* WORK TO COMPLETE: Lines to restate from the data below: from the one containing "right wrist: (177, 132)" to the one containing "left ear: (207, 57)", both included. Give them again exactly, and only them.

+++ GIVEN DATA

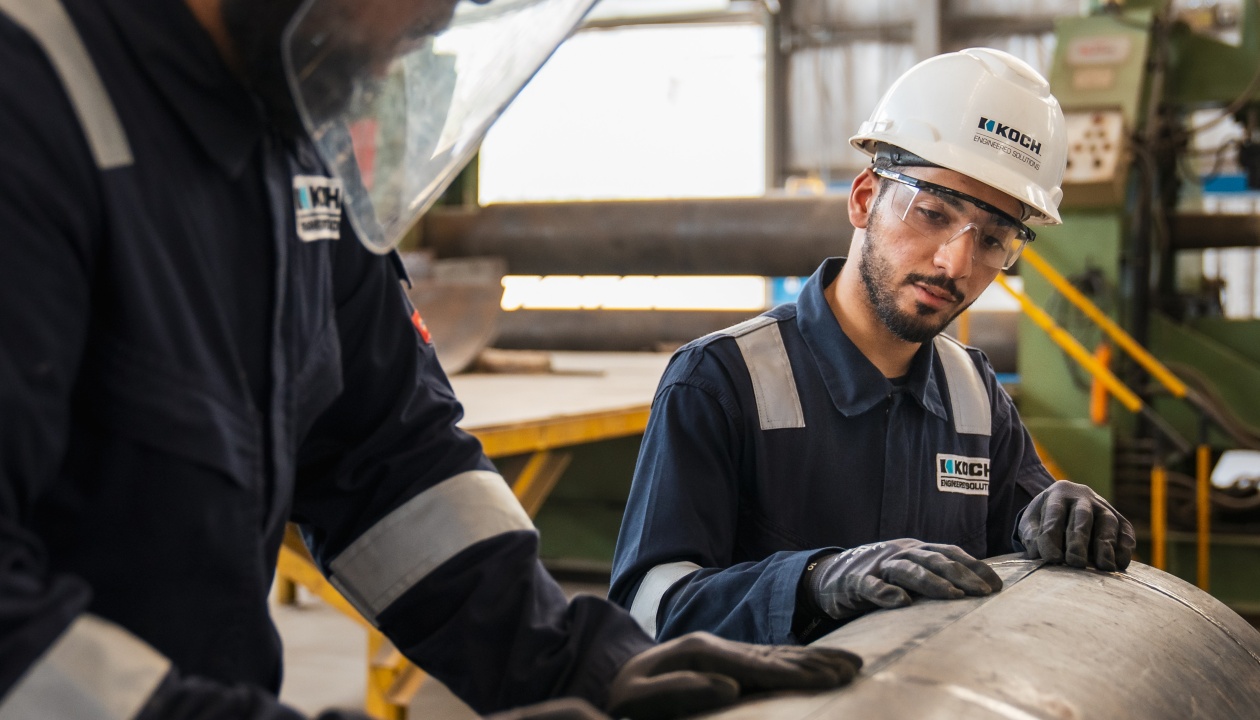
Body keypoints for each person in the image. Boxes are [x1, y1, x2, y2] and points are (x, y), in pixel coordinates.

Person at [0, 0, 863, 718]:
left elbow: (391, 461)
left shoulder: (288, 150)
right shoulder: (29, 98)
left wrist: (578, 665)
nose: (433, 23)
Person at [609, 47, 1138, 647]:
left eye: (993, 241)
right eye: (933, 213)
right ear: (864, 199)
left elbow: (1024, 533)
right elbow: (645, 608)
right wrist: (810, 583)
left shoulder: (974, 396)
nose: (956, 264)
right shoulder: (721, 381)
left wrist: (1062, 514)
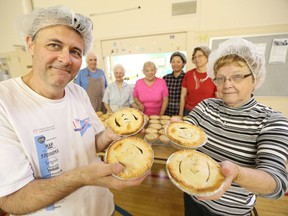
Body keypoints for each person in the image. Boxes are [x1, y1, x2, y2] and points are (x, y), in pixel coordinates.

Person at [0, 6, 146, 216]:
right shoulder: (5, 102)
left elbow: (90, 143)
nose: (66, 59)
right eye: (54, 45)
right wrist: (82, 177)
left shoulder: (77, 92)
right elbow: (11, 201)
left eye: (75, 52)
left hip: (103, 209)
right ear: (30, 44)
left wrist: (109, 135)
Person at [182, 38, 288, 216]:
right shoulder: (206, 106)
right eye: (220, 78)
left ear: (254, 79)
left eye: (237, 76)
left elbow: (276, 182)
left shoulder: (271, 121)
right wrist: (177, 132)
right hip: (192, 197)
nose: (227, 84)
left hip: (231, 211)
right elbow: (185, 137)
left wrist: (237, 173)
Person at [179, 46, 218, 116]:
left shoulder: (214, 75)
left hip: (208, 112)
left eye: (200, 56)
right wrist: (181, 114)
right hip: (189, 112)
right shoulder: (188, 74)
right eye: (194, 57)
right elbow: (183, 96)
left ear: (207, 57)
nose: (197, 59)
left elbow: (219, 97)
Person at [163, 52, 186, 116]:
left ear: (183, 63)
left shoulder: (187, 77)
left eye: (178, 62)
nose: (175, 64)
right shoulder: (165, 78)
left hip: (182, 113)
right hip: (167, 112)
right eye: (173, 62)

++++++

* EXERCISE RESPONSE:
right wrist: (177, 132)
right hip: (192, 197)
nose: (227, 84)
left hip: (231, 211)
right elbow: (185, 137)
left wrist: (237, 173)
Person at [179, 46, 218, 116]:
left shoulder: (214, 75)
left hip: (208, 112)
left eye: (200, 56)
right wrist: (181, 114)
right hip: (189, 112)
right shoulder: (188, 74)
right eye: (194, 57)
right elbow: (183, 96)
left ear: (207, 57)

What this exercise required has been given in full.